What is a desirable acceptance rate? For the GS, every draw is accepted by default, as noted above. For a MH with a (typically) high degree of autocorrelation (e.g. when the current draw is used as the mean of the CGD), accepting too many draws would imply being "stuck" in one corner of the posterior, without enough "jumping around." Accepting too little will equally imply being stuck at a single point for long stretches of draws. In those cases, one typicaly aims for acceptance rates of 0.25 -0.45.

However, for the IC-MH, where draws are relatively more independent, we would like to accept a high proportion, say in the 70-80% range.

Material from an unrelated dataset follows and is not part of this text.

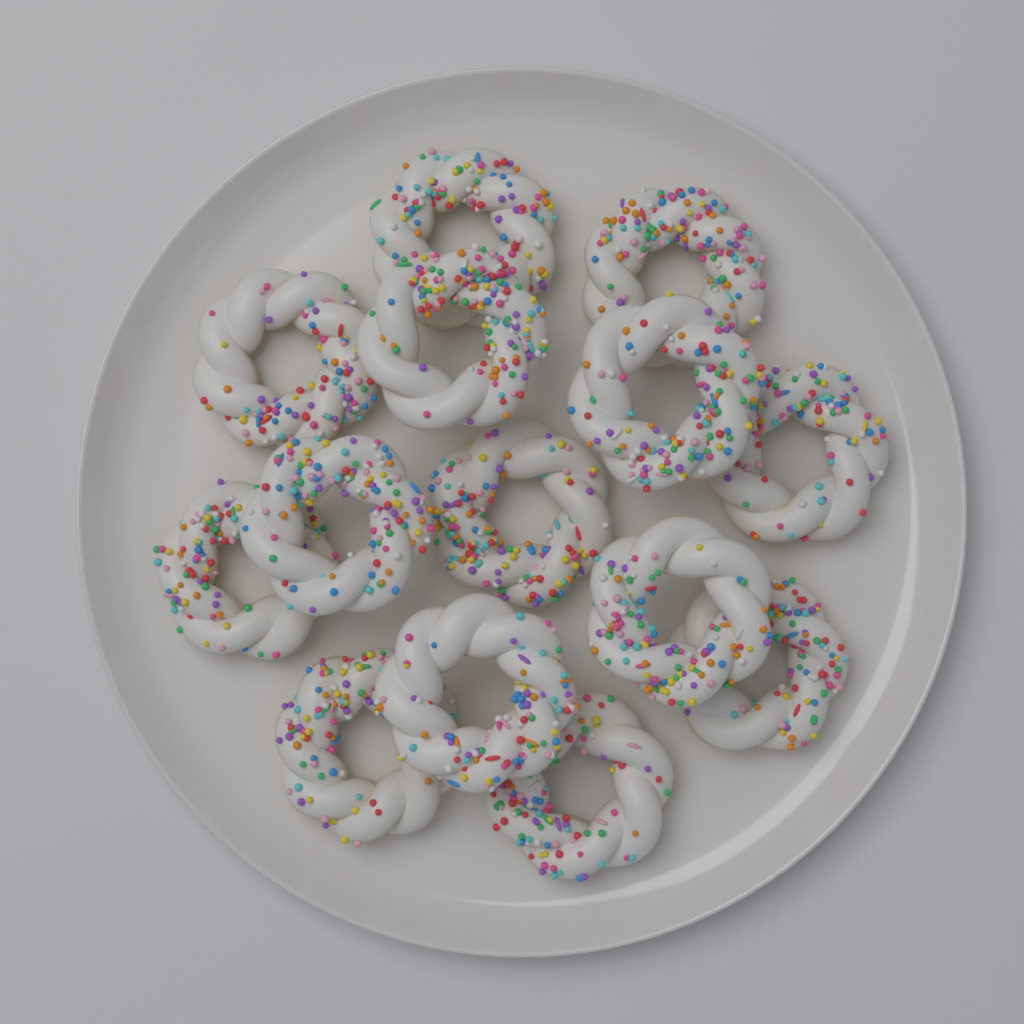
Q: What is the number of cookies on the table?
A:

This is accomplished by setting tuners $\tau$ and $\nu$ accordingly in a series of trial runs with, say, 500-1000 iterations.

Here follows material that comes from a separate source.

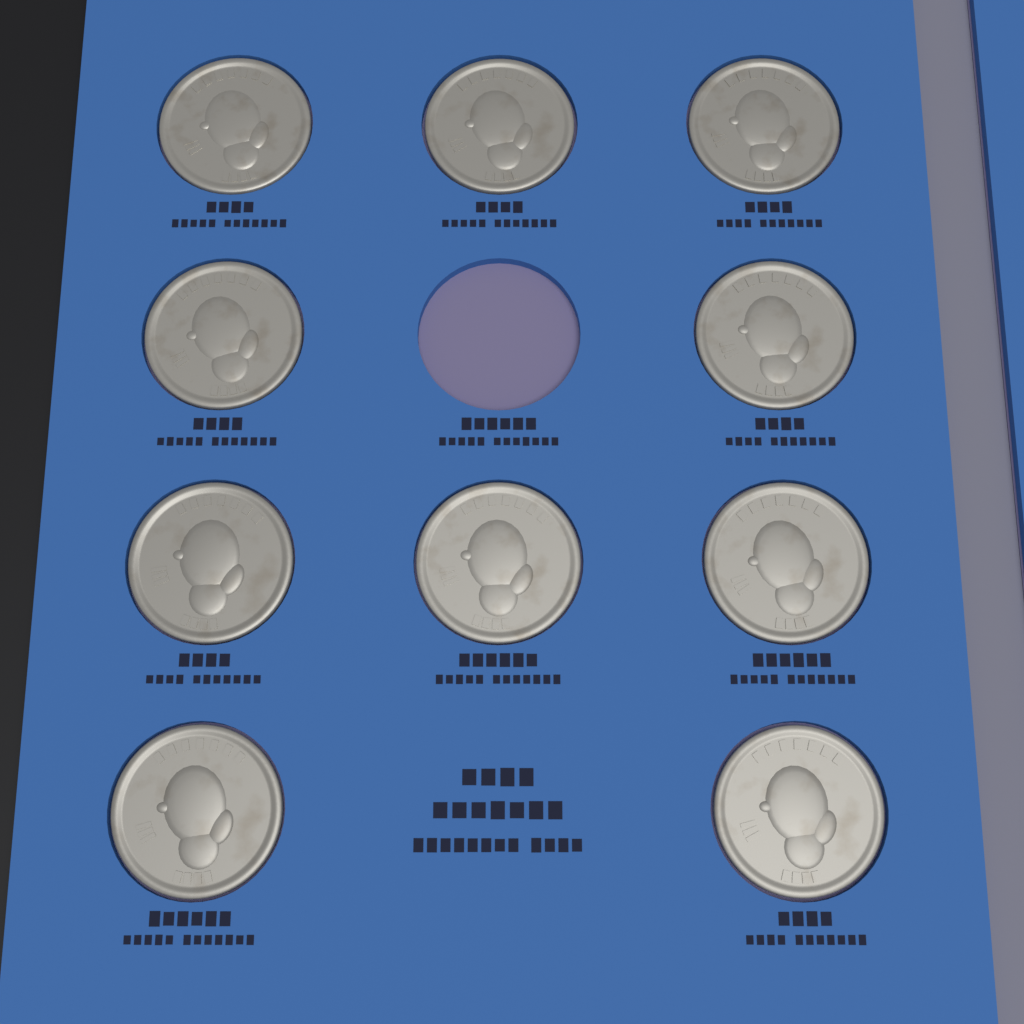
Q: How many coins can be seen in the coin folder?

Typically, the acceptance rate AR (= proportion of accepted draws out of the set of keeper draws) is reported in the final output along with the posterior results for $\kbeta$.

After obtaining these draws from the posterior sampler, inference can proceed as usual by inspecting the posterior distributions of individual coefficients, computing HPDI bounds, and generating posterior predictive distibutions for WTP scenarios.



### References:

McFadden, D. 1974. "Conditional logit analysis of discrete choice behavior," in P. Zarembka, ed. *Frontiers of Econometrics*. New York: Academic Press.

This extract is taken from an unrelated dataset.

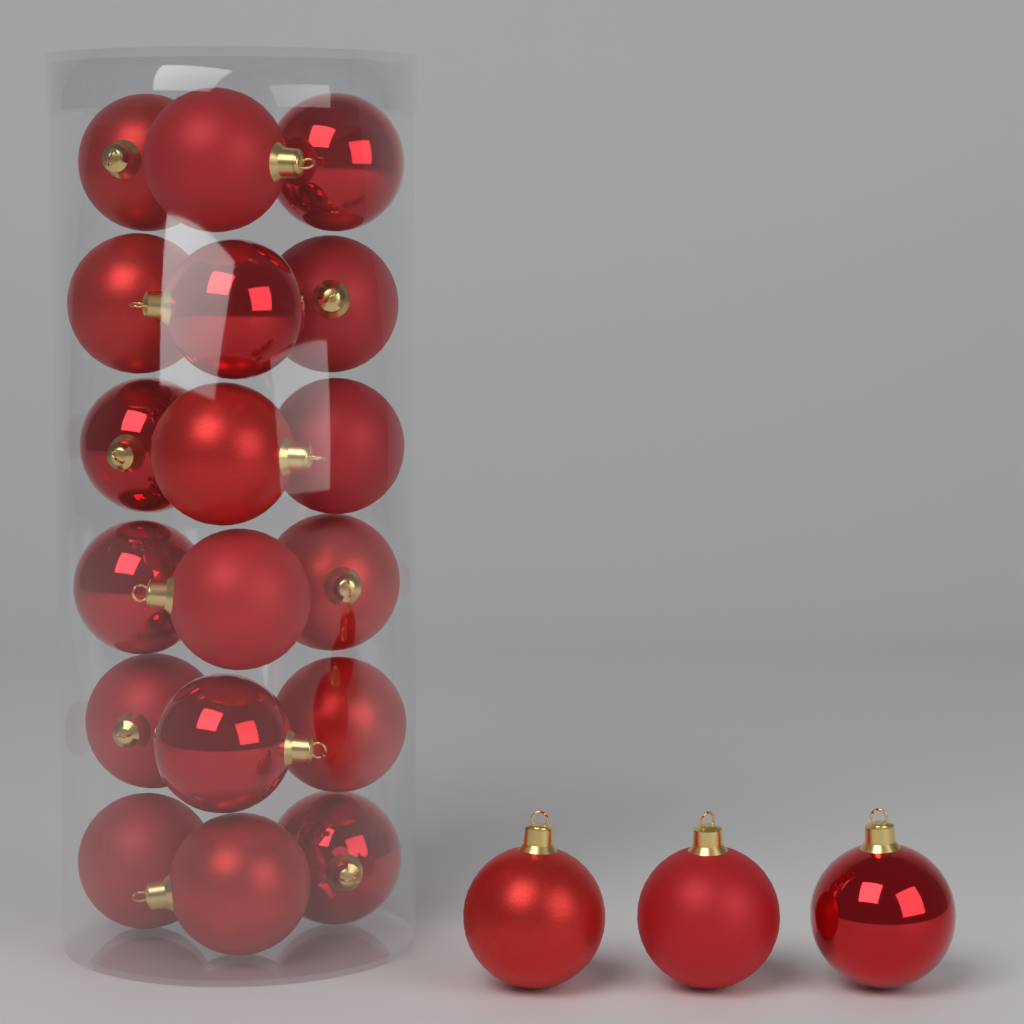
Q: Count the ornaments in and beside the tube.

Holmes, T., Adamowicz, W., Carlsson, F., 2017. "Choice experiments," in: Champ, P., Boyle, K., Brown, T.
(Eds.), *A primer on nonmarket valuation*. Springer, pp. 133-186.

Moeltner, K., T. Fanara, H. Foroutan, R. Hanlon, V. Lovko, S. Ross, and D. Schmale III, "Harmful algal blooms and toxic air: The economic value of improved forecasts," paper presented at the annual meetings of the European Association of Environmental and Resource Economists (EAERE), virtual, Jun. 25, 2021.

Rossi, P., Allenby, G., McCulloch, R., 2005. *Bayesian Statistics and Marketing*. John Wiley & Sons.